Monday, August 3, 2015

Memories: High School Teachers.

It's important for everyone to find something they're passionate about. I have a few things that hold my fire, one of which was asked about on Twitter this morning. School. As a homeschooler myself, you can understand why the subject of school would be important to me. Today, a blogger friend of mine, +thewalkthruking, asked an open question on twitter. "Question of the day: How much is learned from school?" It seemed an innocent enough question, but it brought me back to my high school days and the inadequacy of  some of my teachers.

Example 1. I always did well in math, from the time I was little. Algebra and economics were a breeze, but when it came to 10th grade geometry, I was lost. Sadly, so was our teacher. He was a retired UPS truck driver and a wiz at most other kinds of math. Even in geometry, he could easily do the problem for you. Explaining how to do it ourselves, on the other hand, was a different matter. No one in our class understood his methods. After every student failed the first exam, that became painfully clear. In an effort to help us all pass our exams, he picks all of the algebraic problems from the books and made his own tests. Our geometry class that year consisted of re-learning Algebra II and memorizing the names of certain shapes.

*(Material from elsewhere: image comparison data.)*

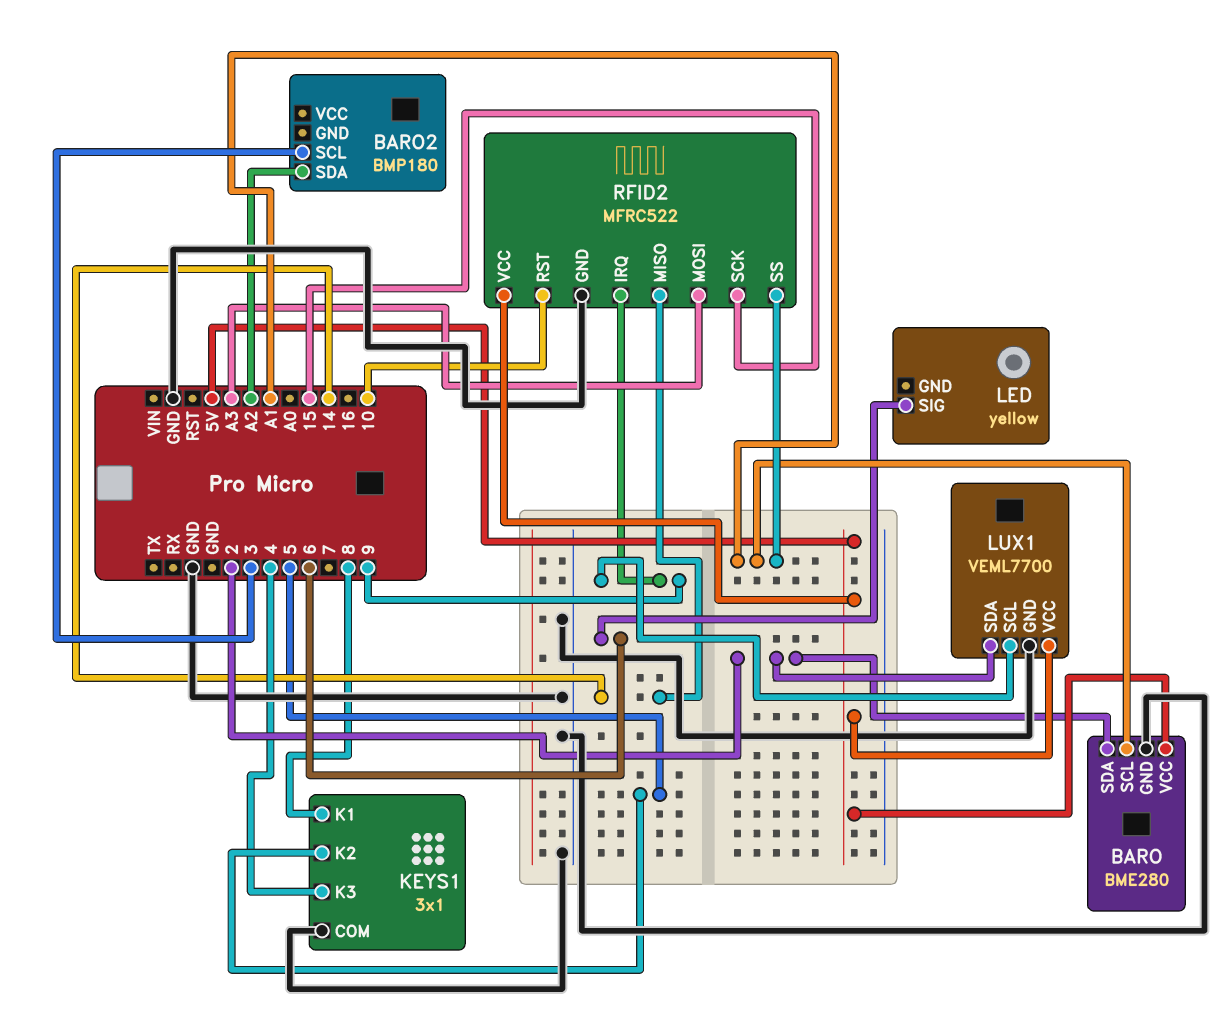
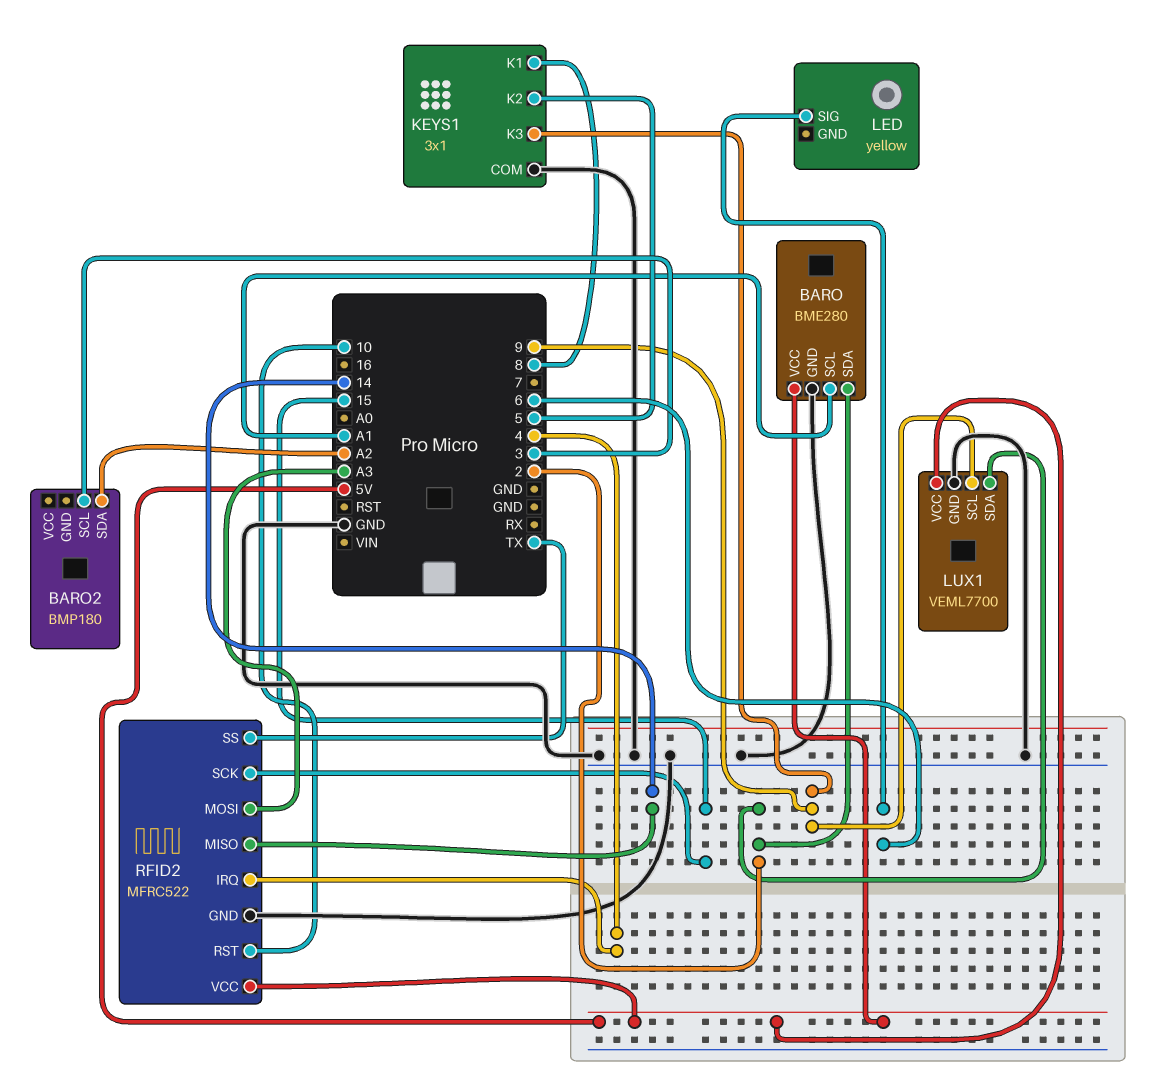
KEYS1 pin K3: 4 -> 9
RFID2 pin IRQ: 9 -> 4
RFID2 pin SS: A1 -> TX

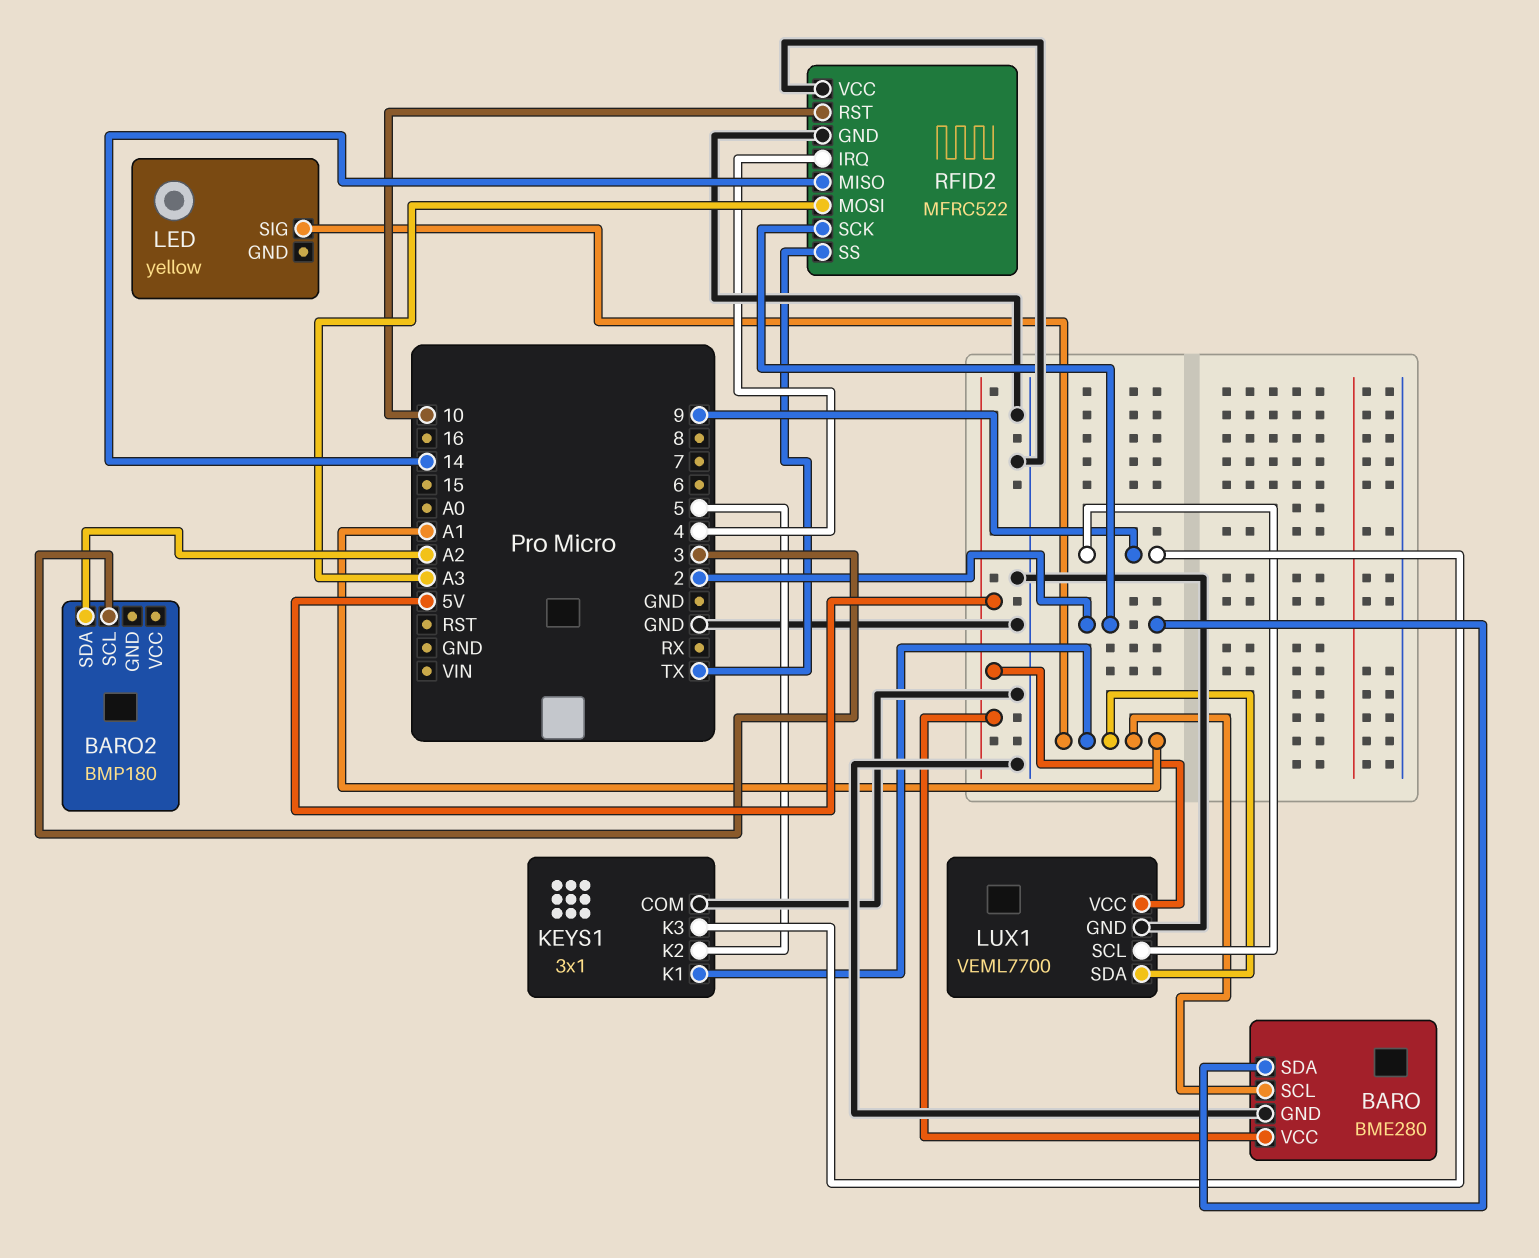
KEYS1 pin K1: 8 -> A1
LED pin SIG: 6 -> A1
LUX1 pin SDA: 2 -> A1
RFID2 pin SCK: 15 -> 2
RFID2 pin VCC: 5V -> GND

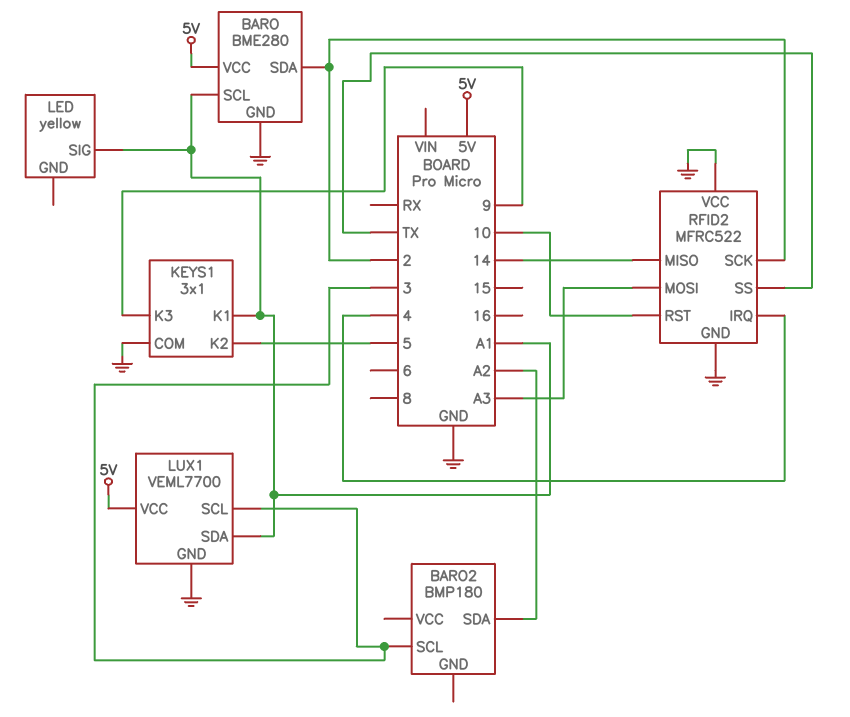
LUX1 pin SCL: 9 -> 3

Example 2. Senior year, my high school science teacher was having issues. Health issues. She rarely felt well. Though she spoke of her vast experience in athletics as a young girl, walking six miles both ways to school every day and competing around the world in swimming, she was now largely obese and forced to walk with a cane for her knees. We all understood she was in terrible pain. In previous years she'd been a wonderful teacher, but the year I had her, the pain and problems had affected her too much. She rarely came to class prepared for the lessons. What she knew of chemistry in the past was lost to her now. Unfortunately, her students were the ones who suffered. We learned nothing. Every test and quiz was taken open book, so there was no incentive to study in the least. There was no recompense for undone homework or low test scores. She was make exceptions for every situation. As long as her students passed her class, that was all she worried about.

I had a hunger to learn, as did several others in my class. We took our concerns to the guidance councilor, who offered us her office to study on our own. We taught ourselves science and literature, and later in senior year, math, during our free periods. We weren't required to participate in any sort of physical activity course and many of the seniors could come and go from school as they pleased. In my opinion, this was not a beneficial place of learning. The one saving grace was the woman who taught History and Spanish. She was an amazing woman with a passion for her students. She kept on top of her lessons, making that clear and simple though not easy. She required her classes to participate in projects and causes, took her government classes on field trips to local government functions, and helped us with individualized study tools. I can still remember the songs she taught us, and her flashcards are still tucked away in my box of memories. This woman is the reason I became a teacher. She is the reason I have my passion for teaching.

 Today's school systems are so lacking. Teachers with no passion. Students with no drive. Classes with no life. I thank God for the few good ones out there still inspiring and making a difference. If you are one of those reading right now, thank you.